The Federal Communications Commission (FCC) recently issued a Notice of Inquiry (NOI) seeking comment on the current state of independent and diverse programming. Comments on the NOI are due 30 days after the item’s publication in the Federal Register, with Reply Comments due 20 days after that. The NOI was issued at the same time as a Notice of Proposed Rulemaking(NPRM) to revise the set-top box rules.

The FCC seeks comment on the current state of the marketplace for independent programming in order to “begin a conversation on the state of independent and diverse programming, and to assess how the Commission or others could foster greater consumer choice and enhance diversity in the evolving video marketplace by eliminating or reducing any barriers faced by independent programmers in reaching viewers.” The FCC “seek[s] to be better informed to make any potential recommendations to other agencies, Congress, or the private sector, if we find that solutions to barriers exist that are beyond the authority of this agency. We also are interested in addressing challenges faced by a specific type of independent programmer – namely, public, educational, and governmental (PEG) channels – with respect to MVPD carriage.”
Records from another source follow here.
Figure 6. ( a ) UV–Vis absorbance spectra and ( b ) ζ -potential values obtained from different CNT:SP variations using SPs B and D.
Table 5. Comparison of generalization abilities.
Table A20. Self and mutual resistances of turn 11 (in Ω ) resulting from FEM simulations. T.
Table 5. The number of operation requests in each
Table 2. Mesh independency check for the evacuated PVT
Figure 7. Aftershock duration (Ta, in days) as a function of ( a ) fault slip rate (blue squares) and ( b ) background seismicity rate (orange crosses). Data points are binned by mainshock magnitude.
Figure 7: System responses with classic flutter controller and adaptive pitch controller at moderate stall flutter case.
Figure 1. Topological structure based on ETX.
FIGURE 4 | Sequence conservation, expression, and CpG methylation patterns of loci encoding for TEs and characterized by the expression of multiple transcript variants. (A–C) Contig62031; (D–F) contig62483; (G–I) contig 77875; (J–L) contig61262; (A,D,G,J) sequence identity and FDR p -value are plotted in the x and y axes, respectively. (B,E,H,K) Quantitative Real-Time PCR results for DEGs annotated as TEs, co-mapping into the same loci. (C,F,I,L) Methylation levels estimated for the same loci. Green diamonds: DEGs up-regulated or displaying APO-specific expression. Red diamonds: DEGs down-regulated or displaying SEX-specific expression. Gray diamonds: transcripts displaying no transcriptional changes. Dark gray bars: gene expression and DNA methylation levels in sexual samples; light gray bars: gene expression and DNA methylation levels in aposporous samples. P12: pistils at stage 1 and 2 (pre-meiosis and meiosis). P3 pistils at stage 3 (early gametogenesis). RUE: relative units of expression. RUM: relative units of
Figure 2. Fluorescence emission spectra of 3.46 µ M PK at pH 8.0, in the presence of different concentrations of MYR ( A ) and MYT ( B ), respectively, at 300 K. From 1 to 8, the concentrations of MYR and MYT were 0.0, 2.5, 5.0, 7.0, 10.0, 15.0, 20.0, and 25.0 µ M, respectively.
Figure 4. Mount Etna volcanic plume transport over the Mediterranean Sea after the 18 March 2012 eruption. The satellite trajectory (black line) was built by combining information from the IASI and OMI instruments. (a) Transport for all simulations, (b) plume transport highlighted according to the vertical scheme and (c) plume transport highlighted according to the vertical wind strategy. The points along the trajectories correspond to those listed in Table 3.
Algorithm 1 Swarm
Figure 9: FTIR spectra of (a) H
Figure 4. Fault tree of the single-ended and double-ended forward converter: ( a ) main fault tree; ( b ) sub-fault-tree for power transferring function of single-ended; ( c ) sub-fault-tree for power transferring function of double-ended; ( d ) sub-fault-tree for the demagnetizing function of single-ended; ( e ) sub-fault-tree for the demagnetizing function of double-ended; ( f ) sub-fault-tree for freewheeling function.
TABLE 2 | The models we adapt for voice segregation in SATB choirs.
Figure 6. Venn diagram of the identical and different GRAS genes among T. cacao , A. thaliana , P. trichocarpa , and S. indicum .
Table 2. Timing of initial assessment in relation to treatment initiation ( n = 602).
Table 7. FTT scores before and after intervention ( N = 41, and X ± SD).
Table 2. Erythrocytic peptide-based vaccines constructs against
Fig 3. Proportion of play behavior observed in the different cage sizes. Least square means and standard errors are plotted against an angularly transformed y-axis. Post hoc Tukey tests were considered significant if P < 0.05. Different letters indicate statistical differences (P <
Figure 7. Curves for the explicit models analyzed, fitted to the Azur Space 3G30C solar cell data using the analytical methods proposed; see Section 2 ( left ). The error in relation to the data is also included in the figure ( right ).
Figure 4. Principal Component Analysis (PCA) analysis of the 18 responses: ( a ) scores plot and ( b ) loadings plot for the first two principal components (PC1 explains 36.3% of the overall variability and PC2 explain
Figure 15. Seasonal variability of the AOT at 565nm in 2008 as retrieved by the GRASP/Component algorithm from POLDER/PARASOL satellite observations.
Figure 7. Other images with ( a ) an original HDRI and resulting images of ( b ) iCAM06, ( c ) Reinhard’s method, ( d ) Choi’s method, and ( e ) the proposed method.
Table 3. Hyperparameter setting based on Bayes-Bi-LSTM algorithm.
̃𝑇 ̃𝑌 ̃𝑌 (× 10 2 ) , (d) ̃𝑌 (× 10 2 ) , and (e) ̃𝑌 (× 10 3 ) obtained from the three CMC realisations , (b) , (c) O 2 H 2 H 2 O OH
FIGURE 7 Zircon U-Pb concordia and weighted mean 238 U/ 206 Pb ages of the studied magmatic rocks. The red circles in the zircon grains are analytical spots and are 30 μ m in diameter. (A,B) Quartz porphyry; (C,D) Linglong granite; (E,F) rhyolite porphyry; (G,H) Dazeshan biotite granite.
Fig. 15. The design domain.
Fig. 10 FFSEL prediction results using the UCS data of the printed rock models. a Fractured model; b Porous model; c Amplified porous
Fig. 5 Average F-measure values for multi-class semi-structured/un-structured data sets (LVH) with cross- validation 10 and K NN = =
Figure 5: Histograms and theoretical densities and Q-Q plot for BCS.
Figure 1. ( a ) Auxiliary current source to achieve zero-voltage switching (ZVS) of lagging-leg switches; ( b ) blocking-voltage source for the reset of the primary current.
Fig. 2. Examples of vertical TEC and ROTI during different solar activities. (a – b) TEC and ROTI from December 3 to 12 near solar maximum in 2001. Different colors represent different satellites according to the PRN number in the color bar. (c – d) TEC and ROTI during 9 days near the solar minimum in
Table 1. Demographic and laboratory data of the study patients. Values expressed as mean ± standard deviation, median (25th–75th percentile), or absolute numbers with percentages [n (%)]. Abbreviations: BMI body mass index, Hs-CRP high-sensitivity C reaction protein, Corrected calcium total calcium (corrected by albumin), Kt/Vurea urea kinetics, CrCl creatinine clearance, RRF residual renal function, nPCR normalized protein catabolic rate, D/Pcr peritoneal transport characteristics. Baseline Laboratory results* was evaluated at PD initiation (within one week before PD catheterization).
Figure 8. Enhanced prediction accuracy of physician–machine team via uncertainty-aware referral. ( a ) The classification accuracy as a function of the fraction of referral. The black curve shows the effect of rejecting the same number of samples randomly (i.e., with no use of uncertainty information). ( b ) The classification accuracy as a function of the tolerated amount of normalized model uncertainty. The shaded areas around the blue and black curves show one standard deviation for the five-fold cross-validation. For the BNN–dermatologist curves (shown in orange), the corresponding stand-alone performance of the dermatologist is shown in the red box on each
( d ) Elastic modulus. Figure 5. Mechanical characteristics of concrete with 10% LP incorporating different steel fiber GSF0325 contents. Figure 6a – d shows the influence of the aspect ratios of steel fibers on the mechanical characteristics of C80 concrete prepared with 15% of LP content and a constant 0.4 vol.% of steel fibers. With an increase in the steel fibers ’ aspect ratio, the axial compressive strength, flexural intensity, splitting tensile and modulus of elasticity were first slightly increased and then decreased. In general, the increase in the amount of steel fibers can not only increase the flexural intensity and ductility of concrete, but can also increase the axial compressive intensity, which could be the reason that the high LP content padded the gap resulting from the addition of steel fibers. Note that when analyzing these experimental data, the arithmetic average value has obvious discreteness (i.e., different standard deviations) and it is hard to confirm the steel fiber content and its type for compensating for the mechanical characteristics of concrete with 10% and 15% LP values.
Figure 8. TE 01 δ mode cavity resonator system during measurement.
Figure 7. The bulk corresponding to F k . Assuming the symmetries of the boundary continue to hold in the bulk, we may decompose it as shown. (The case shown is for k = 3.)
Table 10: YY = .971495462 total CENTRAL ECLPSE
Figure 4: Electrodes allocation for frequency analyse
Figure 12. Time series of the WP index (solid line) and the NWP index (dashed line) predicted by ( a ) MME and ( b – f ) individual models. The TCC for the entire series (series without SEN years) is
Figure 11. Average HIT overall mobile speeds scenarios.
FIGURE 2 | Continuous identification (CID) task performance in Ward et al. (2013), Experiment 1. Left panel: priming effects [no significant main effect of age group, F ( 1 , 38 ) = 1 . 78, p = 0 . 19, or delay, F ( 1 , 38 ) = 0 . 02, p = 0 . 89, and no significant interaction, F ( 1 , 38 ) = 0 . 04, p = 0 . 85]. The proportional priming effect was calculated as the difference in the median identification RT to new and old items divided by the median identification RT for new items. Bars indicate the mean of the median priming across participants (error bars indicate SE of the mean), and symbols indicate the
The FCC specifically invites comment on the following practices and issues that independent programmers have alleged serve as marketplace obstacles:

  • Contractual provisions, including most favored nation (MFN) and alternative distribution method (ADM) clauses, often contained in carriage agreements.
    • What is the scope and prevalence of such clauses in carriage contracts with Multichannel Video Programming Distributors (MVPDs) and over-the-top (OTT) distributors?
    • What are the costs and benefits of such provisions? How do they affect competition, innovation, and diversity and impact the video marketplace?
    • Are there other contractual provisions that impact the ability of independent programmers to distribute programming?
  • Sustaining a viable business model.
    • Is it possible to sustain a business model based upon carriage by a collection of small MVPDs rather than carriage by a larger MVPD?
    • Is there a threshold level of MVPD carriage that is required to sustain a viable business model?
  • Distribution via OTT platforms.
    • What are the costs and benefits of forgoing MVPD carriage to pursue OTT carriage?
  • Program bundling (practice of large media entities with multiple program offerings requiring MVPDs to carry bundles with less desirable content in order to access marquee programming).
    • What is the prevalence and impact of this practice?
    • What is the effect on independent programmers of the trend toward smaller programming packages and online a la carte or on-demand offerings?
  • Negotiation tactics that may impede the ability of independent programmers to obtain carriage.
  • Concerns regarding the availability of PEG programming, and information about such programming (for example, in program guides or on-screen menus), to subscribers.

Lastly, the FCC seeks comment on its role and legal authority as well as the role of other agencies, Congress, or private entities, if any, in addressing any obstacles faced by independent programmers.

In separate statements, Chairman Wheeler and Commissioners Clyburn and Rosenworcel emphasized the importance of examining the availability of independent and diverse programming. Commissioner Pai highlighted the way that, absent government regulation, OTT video “has been a game changer: It’s given diverse voices a new way to be heard, and it has given Americans novel content they might never previously have seen.” Similarly, in a concurring statement, Commissioner O’Rielly noted the proliferation of OTT and on-demand offerings and explosive growth in potential platforms for content, and urged the FCC to move forward treating this proceeding as a simple “conversation” seeking information rather than “the latest regulatory push.”